*WHAT YOU WILL DO:* Rewrite every line of the records below as one continuous numbered list, omitting any blank lines.

Data items:
---

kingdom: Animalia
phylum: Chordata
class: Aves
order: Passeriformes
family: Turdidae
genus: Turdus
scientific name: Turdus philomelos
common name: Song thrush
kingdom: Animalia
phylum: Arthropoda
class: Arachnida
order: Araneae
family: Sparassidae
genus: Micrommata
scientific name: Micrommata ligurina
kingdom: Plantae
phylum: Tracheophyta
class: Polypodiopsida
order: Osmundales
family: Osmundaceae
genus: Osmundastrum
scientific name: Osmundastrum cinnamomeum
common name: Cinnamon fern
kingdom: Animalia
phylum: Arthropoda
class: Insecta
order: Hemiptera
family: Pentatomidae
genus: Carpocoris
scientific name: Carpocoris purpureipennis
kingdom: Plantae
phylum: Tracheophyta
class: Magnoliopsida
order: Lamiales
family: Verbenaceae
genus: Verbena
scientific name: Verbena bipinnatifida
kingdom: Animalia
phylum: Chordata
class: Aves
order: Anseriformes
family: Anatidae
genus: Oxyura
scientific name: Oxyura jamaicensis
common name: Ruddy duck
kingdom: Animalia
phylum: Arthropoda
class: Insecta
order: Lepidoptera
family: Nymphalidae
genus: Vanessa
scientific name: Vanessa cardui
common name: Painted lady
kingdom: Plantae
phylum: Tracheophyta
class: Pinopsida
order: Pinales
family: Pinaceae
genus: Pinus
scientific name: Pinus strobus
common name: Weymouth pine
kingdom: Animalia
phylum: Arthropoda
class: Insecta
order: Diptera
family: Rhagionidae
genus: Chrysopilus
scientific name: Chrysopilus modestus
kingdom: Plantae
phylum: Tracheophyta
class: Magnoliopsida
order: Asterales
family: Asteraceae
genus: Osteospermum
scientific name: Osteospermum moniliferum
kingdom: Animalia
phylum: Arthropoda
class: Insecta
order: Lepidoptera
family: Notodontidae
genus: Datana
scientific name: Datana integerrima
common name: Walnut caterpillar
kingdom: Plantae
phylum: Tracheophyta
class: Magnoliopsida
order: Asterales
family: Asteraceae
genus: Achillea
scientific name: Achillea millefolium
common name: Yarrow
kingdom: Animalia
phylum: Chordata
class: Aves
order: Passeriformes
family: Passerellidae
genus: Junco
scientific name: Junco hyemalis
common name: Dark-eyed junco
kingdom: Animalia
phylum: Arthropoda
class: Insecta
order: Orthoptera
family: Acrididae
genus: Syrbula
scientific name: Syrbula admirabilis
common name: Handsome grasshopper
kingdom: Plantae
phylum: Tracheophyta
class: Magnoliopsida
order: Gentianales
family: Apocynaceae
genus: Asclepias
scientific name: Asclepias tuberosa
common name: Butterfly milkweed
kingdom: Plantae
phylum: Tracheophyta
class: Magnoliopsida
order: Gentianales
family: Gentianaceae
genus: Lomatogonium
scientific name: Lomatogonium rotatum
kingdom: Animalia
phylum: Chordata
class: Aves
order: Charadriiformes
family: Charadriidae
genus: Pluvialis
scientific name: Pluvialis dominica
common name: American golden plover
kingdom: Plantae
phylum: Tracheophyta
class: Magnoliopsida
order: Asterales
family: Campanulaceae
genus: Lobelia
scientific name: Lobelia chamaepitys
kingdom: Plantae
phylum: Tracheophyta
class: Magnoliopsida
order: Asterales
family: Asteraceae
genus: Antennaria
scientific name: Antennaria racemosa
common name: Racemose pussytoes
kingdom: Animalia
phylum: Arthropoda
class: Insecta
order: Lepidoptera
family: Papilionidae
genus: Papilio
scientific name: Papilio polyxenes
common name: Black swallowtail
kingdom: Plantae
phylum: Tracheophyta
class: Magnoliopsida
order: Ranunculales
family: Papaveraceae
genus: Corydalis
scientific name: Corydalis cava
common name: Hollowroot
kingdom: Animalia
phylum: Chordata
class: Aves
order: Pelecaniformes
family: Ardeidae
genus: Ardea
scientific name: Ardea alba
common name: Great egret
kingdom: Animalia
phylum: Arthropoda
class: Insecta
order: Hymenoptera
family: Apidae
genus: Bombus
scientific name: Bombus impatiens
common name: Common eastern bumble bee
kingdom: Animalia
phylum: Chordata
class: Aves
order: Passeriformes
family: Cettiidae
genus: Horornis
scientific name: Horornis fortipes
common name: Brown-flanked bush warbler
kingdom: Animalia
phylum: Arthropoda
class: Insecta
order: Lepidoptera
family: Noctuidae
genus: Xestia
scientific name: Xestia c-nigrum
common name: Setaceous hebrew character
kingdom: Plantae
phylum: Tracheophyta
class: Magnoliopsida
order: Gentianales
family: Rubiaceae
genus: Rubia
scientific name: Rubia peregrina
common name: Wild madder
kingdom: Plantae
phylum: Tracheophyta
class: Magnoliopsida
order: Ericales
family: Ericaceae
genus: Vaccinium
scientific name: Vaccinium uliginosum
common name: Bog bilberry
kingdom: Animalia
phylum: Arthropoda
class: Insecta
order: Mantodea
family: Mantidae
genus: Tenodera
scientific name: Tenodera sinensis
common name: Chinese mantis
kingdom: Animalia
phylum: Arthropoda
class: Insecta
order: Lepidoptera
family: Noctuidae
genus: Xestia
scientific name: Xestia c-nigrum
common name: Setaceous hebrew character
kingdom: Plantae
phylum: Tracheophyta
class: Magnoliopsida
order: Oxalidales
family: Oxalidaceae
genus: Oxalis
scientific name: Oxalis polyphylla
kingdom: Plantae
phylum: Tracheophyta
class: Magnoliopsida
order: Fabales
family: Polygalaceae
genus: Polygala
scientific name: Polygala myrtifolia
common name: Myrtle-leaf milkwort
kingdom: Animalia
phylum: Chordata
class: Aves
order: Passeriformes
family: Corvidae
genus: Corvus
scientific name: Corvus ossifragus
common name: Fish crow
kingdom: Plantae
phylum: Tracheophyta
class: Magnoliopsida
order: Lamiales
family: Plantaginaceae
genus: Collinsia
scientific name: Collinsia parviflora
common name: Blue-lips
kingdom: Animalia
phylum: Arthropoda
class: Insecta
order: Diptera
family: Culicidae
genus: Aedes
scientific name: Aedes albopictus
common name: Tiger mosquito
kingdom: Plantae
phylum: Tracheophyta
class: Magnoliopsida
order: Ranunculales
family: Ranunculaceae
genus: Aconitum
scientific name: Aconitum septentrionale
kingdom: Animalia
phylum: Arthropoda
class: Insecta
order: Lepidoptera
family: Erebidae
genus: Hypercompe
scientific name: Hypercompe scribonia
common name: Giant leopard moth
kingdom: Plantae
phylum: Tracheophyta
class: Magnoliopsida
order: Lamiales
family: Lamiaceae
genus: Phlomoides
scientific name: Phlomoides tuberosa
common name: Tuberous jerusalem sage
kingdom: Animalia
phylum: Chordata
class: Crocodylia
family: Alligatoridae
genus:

---

*RESPONSE:*
1. kingdom: Animalia
2. phylum: Chordata
3. class: Aves
4. order: Passeriformes
5. family: Turdidae
6. genus: Turdus
7. scientific name: Turdus philomelos
8. common name: Song thrush
9. kingdom: Animalia
10. phylum: Arthropoda
11. class: Arachnida
12. order: Araneae
13. family: Sparassidae
14. genus: Micrommata
15. scientific name: Micrommata ligurina
16. kingdom: Plantae
17. phylum: Tracheophyta
18. class: Polypodiopsida
19. order: Osmundales
20. family: Osmundaceae
21. genus: Osmundastrum
22. scientific name: Osmundastrum cinnamomeum
23. common name: Cinnamon fern
24. kingdom: Animalia
25. phylum: Arthropoda
26. class: Insecta
27. order: Hemiptera
28. family: Pentatomidae
29. genus: Carpocoris
30. scientific name: Carpocoris purpureipennis
31. kingdom: Plantae
32. phylum: Tracheophyta
33. class: Magnoliopsida
34. order: Lamiales
35. family: Verbenaceae
36. genus: Verbena
37. scientific name: Verbena bipinnatifida
38. kingdom: Animalia
39. phylum: Chordata
40. class: Aves
41. order: Anseriformes
42. family: Anatidae
43. genus: Oxyura
44. scientific name: Oxyura jamaicensis
45. common name: Ruddy duck
46. kingdom: Animalia
47. phylum: Arthropoda
48. class: Insecta
49. order: Lepidoptera
50. family: Nymphalidae
51. genus: Vanessa
52. scientific name: Vanessa cardui
53. common name: Painted lady
54. kingdom: Plantae
55. phylum: Tracheophyta
56. class: Pinopsida
57. order: Pinales
58. family: Pinaceae
59. genus: Pinus
60. scientific name: Pinus strobus
61. common name: Weymouth pine
62. kingdom: Animalia
63. phylum: Arthropoda
64. class: Insecta
65. order: Diptera
66. family: Rhagionidae
67. genus: Chrysopilus
68. scientific name: Chrysopilus modestus
69. kingdom: Plantae
70. phylum: Tracheophyta
71. class: Magnoliopsida
72. order: Asterales
73. family: Asteraceae
74. genus: Osteospermum
75. scientific name: Osteospermum moniliferum
76. kingdom: Animalia
77. phylum: Arthropoda
78. class: Insecta
79. order: Lepidoptera
80. family: Notodontidae
81. genus: Datana
82. scientific name: Datana integerrima
83. common name: Walnut caterpillar
84. kingdom: Plantae
85. phylum: Tracheophyta
86. class: Magnoliopsida
87. order: Asterales
88. family: Asteraceae
89. genus: Achillea
90. scientific name: Achillea millefolium
91. common name: Yarrow
92. kingdom: Animalia
93. phylum: Chordata
94. class: Aves
95. order: Passeriformes
96. family: Passerellidae
97. genus: Junco
98. scientific name: Junco hyemalis
99. common name: Dark-eyed junco
100. kingdom: Animalia
101. phylum: Arthropoda
102. class: Insecta
103. order: Orthoptera
104. family: Acrididae
105. genus: Syrbula
106. scientific name: Syrbula admirabilis
107. common name: Handsome grasshopper
108. kingdom: Plantae
109. phylum: Tracheophyta
110. class: Magnoliopsida
111. order: Gentianales
112. family: Apocynaceae
113. genus: Asclepias
114. scientific name: Asclepias tuberosa
115. common name: Butterfly milkweed
116. kingdom: Plantae
117. phylum: Tracheophyta
118. class: Magnoliopsida
119. order: Gentianales
120. family: Gentianaceae
121. genus: Lomatogonium
122. scientific name: Lomatogonium rotatum
123. kingdom: Animalia
124. phylum: Chordata
125. class: Aves
126. order: Charadriiformes
127. family: Charadriidae
128. genus: Pluvialis
129. scientific name: Pluvialis dominica
130. common name: American golden plover
131. kingdom: Plantae
132. phylum: Tracheophyta
133. class: Magnoliopsida
134. order: Asterales
135. family: Campanulaceae
136. genus: Lobelia
137. scientific name: Lobelia chamaepitys
138. kingdom: Plantae
139. phylum: Tracheophyta
140. class: Magnoliopsida
141. order: Asterales
142. family: Asteraceae
143. genus: Antennaria
144. scientific name: Antennaria racemosa
145. common name: Racemose pussytoes
146. kingdom: Animalia
147. phylum: Arthropoda
148. class: Insecta
149. order: Lepidoptera
150. family: Papilionidae
151. genus: Papilio
152. scientific name: Papilio polyxenes
153. common name: Black swallowtail
154. kingdom: Plantae
155. phylum: Tracheophyta
156. class: Magnoliopsida
157. order: Ranunculales
158. family: Papaveraceae
159. genus: Corydalis
160. scientific name: Corydalis cava
161. common name: Hollowroot
162. kingdom: Animalia
163. phylum: Chordata
164. class: Aves
165. order: Pelecaniformes
166. family: Ardeidae
167. genus: Ardea
168. scientific name: Ardea alba
169. common name: Great egret
170. kingdom: Animalia
171. phylum: Arthropoda
172. class: Insecta
173. order: Hymenoptera
174. family: Apidae
175. genus: Bombus
176. scientific name: Bombus impatiens
177. common name: Common eastern bumble bee
178. kingdom: Animalia
179. phylum: Chordata
180. class: Aves
181. order: Passeriformes
182. family: Cettiidae
183. genus: Horornis
184. scientific name: Horornis fortipes
185. common name: Brown-flanked bush warbler
186. kingdom: Animalia
187. phylum: Arthropoda
188. class: Insecta
189. order: Lepidoptera
190. family: Noctuidae
191. genus: Xestia
192. scientific name: Xestia c-nigrum
193. common name: Setaceous hebrew character
194. kingdom: Plantae
195. phylum: Tracheophyta
196. class: Magnoliopsida
197. order: Gentianales
198. family: Rubiaceae
199. genus: Rubia
200. scientific name: Rubia peregrina
201. common name: Wild madder
202. kingdom: Plantae
203. phylum: Tracheophyta
204. class: Magnoliopsida
205. order: Ericales
206. family: Ericaceae
207. genus: Vaccinium
208. scientific name: Vaccinium uliginosum
209. common name: Bog bilberry
210. kingdom: Animalia
211. phylum: Arthropoda
212. class: Insecta
213. order: Mantodea
214. family: Mantidae
215. genus: Tenodera
216. scientific name: Tenodera sinensis
217. common name: Chinese mantis
218. kingdom: Animalia
219. phylum: Arthropoda
220. class: Insecta
221. order: Lepidoptera
222. family: Noctuidae
223. genus: Xestia
224. scientific name: Xestia c-nigrum
225. common name: Setaceous hebrew character
226. kingdom: Plantae
227. phylum: Tracheophyta
228. class: Magnoliopsida
229. order: Oxalidales
230. family: Oxalidaceae
231. genus: Oxalis
232. scientific name: Oxalis polyphylla
233. kingdom: Plantae
234. phylum: Tracheophyta
235. class: Magnoliopsida
236. order: Fabales
237. family: Polygalaceae
238. genus: Polygala
239. scientific name: Polygala myrtifolia
240. common name: Myrtle-leaf milkwort
241. kingdom: Animalia
242. phylum: Chordata
243. class: Aves
244. order: Passeriformes
245. family: Corvidae
246. genus: Corvus
247. scientific name: Corvus ossifragus
248. common name: Fish crow
249. kingdom: Plantae
250. phylum: Tracheophyta
251. class: Magnoliopsida
252. order: Lamiales
253. family: Plantaginaceae
254. genus: Collinsia
255. scientific name: Collinsia parviflora
256. common name: Blue-lips
257. kingdom: Animalia
258. phylum: Arthropoda
259. class: Insecta
260. order: Diptera
261. family: Culicidae
262. genus: Aedes
263. scientific name: Aedes albopictus
264. common name: Tiger mosquito
265. kingdom: Plantae
266. phylum: Tracheophyta
267. class: Magnoliopsida
268. order: Ranunculales
269. family: Ranunculaceae
270. genus: Aconitum
271. scientific name: Aconitum septentrionale
272. kingdom: Animalia
273. phylum: Arthropoda
274. class: Insecta
275. order: Lepidoptera
276. family: Erebidae
277. genus: Hypercompe
278. scientific name: Hypercompe scribonia
279. common name: Giant leopard moth
280. kingdom: Plantae
281. phylum: Tracheophyta
282. class: Magnoliopsida
283. order: Lamiales
284. family: Lamiaceae
285. genus: Phlomoides
286. scientific name: Phlomoides tuberosa
287. common name: Tuberous jerusalem sage
288. kingdom: Animalia
289. phylum: Chordata
290. class: Crocodylia
291. family: Alligatoridae
292. genus:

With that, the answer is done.